You are misunderstanding what METR time-horizons represent. The time-horizon is not simply the length of time for which the model can remain coherent while working on a task (or anything which corresponds directly to such a time-horizon).
We can imagine a model with the ability to carry out tasks indefinitely without losing coherence but which had a METR 50% time-horizon of only ten minutes. This is because the METR task-lengths are a measure of something closer to the complexity of the problem than the length of time the model must remain coherent in order to solve it.
Now, a model’s coherence time-horizon is surely a factor in its performance on METR’s benchmarks. But intelligence matters too. Because the coherence time-horizon is not the only factor in the METR time-horizon, your leap from “Anthropic claims Claude Sonnet can remain coherent for 30+ hours” to “If its METR time-horizon is not in that ballpark that means Anthropic is untrustworthy” is not reasonable.
You see. the tasks in the HCAST task set (or whatever task set METR is now using) tend to be tasks some aspect of which cannot be found in much shorter tasksanyany. That is, a task of length one hour won’t be “write a programme which quite clearly just requires solving ten simpler tasks, each of which would take about six minutes to solve”. There tends to be an overarching complexity to the task.
I think that’s reasonable, but Anthropic’s claim would still be a little misleading if it can only do tasks that take humans 2 hours. Like, if you claim that your model can work for 30 hours, people don’t have much way to conceptualize what that means except in terms of human task lengths. After all, I can make GPT-4 remain coherent for 30 hours by running it very slowly. So what does this number actually mean?
I want to clarify that this is Anthropic choosing to display a testimonial from one of their customers on the release page. Anthropic’s team is editorializing, but I don’t think they intended to communicate that the models are consistently completing tasks that require 10s of hours (yet).
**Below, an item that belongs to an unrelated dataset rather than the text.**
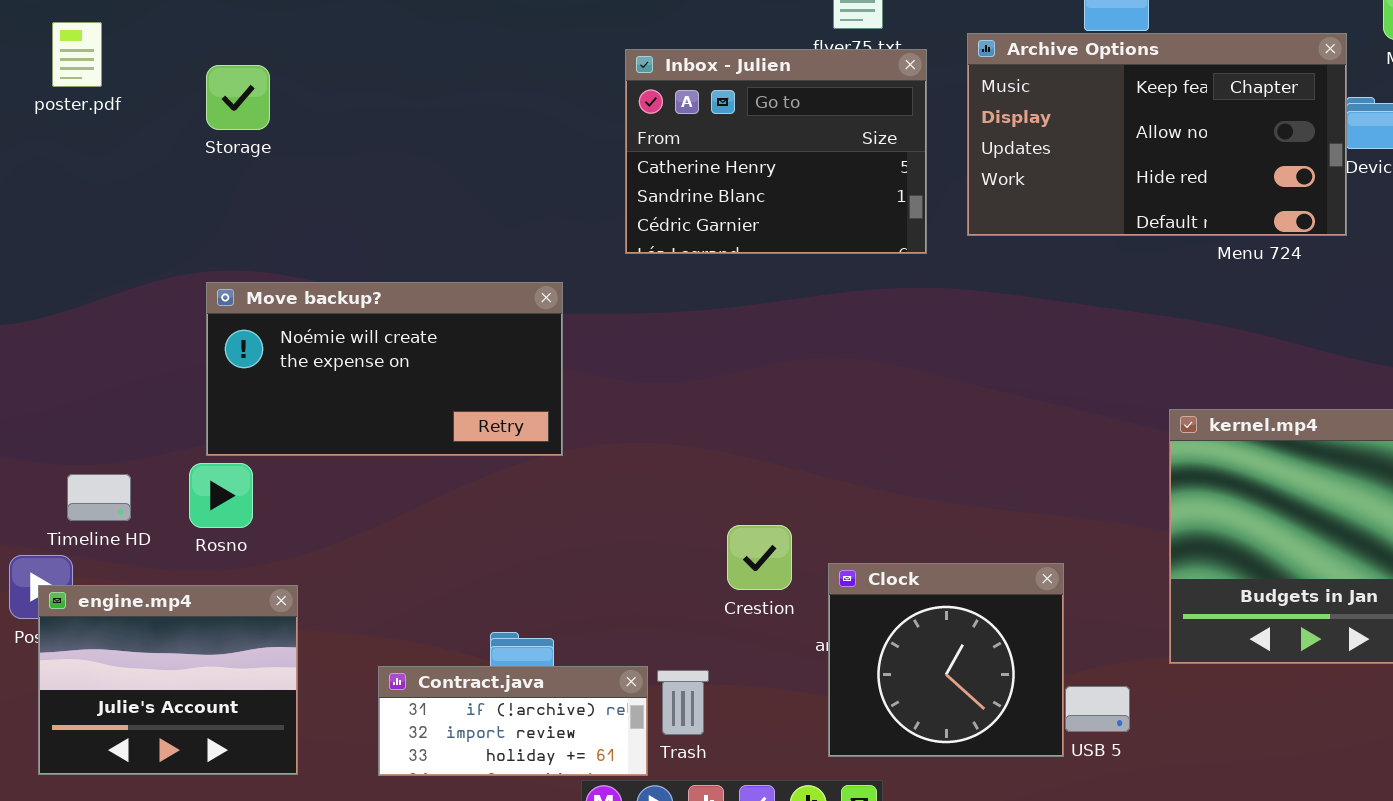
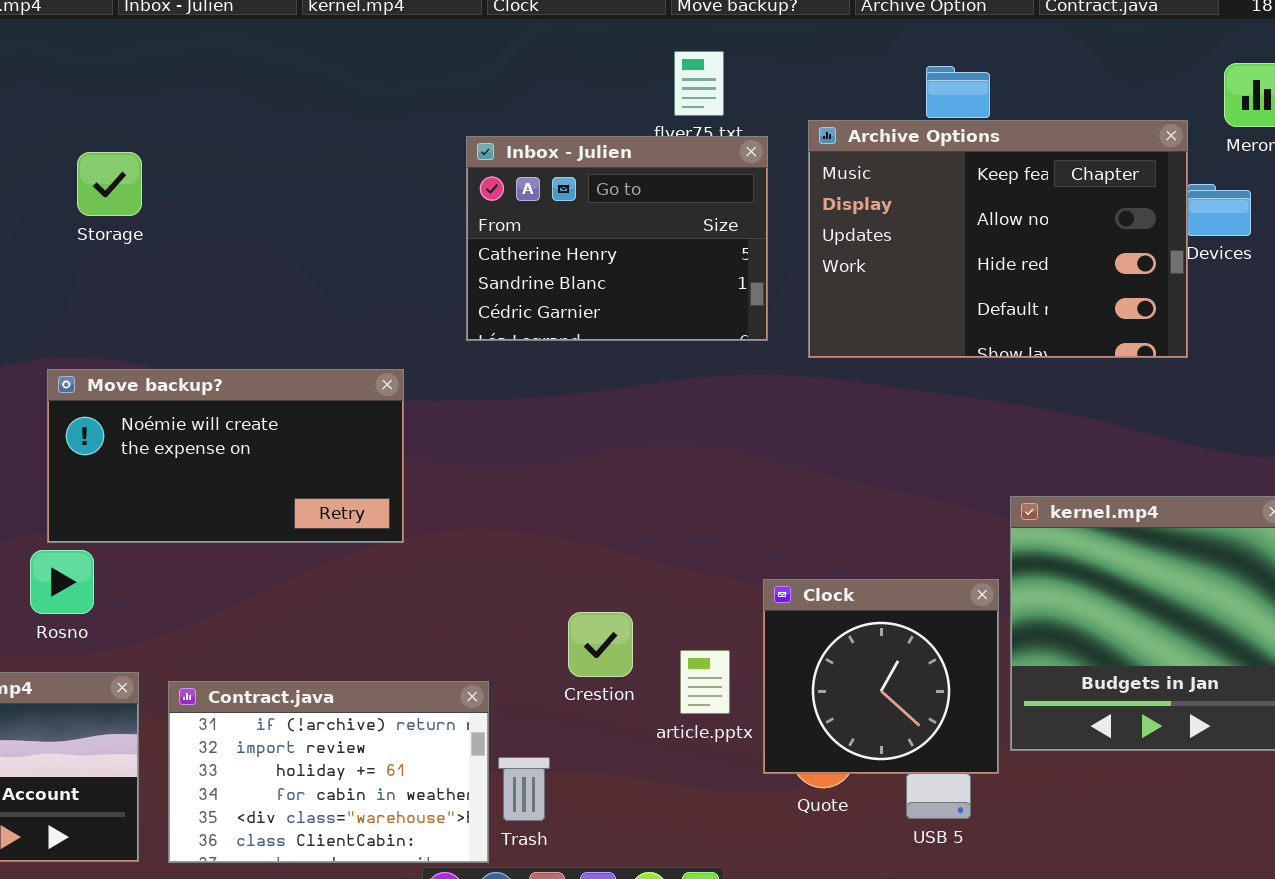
Archive Options: [967,33,1347,236] -> [808,120,1188,358], resized
Storage: [206,65,270,130] -> [77,152,142,216], moved
Clock: [828,563,1064,757] -> [763,579,999,774], moved
Contract.java: [378,666,648,776] -> [168,681,489,863], resized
I included the organization and person making the testimonial to try and highlight this, but I should’ve made it explicit in the post.
re: how this updated my model of AI progress:
We don’t quite know what the updates were that improved this model’s ability at long contexts, but it doesn’t seem like it was a dramatic algorithm or architecture update. It also doesn’t seem like it was OOMs more spend in training (either in FLOPs or dollars).
If I had to guess, it might be something like an attention variant (like this one by DeepSeek) that was “cheap” to re-train an existing model with. Maybe some improvements with their post-training RL setup. Whatever it was—it seems (relatively) cheap.
These improvements are being found faster than I expected (based on METR’s timeline) and for cheaper than I anticipated (I predicted going from 2hrs > 4hrs would’ve needed some factor increase in additional training plus a 2-3 non-trivial algorithm improvements). I suppose this is something Anthropic is capable of in a few months, but then to verify it and deploy it at scale in <half a year is quite impressive and not what I would’ve predicted.
Are you implying they have over 4 hour task length? I’m confused about what you’re updating on.
I think that ~4 hour task length is the right estimate for tasks that Sonnet 4.5 consistently succeeds on with the harness that’s built into Claude Code
Some context: most of the people I interact with are bear-ish on model progress. Not the LW crowd, though, I suppose. I forget to factor this in when I post here.
re: METR’s study: I’m saying there’s acceleration in model progress. The acceleration seems partly due to the architecture changes being easy to find, test, and scale (e.g. variants on attention, modifications on sampling). And that these changes do not make models more expensive to train and inference; if anything it seems to make them cheaper to train (e.g. MoEs, native spare attention, DeepSeek sparse attention).
Prior to this announcement (plus DeepSeek’s drop today), I thought increasing the task-length that models can succeed on would’ve required more non-trivial architecture updates. Something on the scale of DeepSeek’s RL on reasoning chains or the use of FlashAttention to scale training FLOPs by an OOM.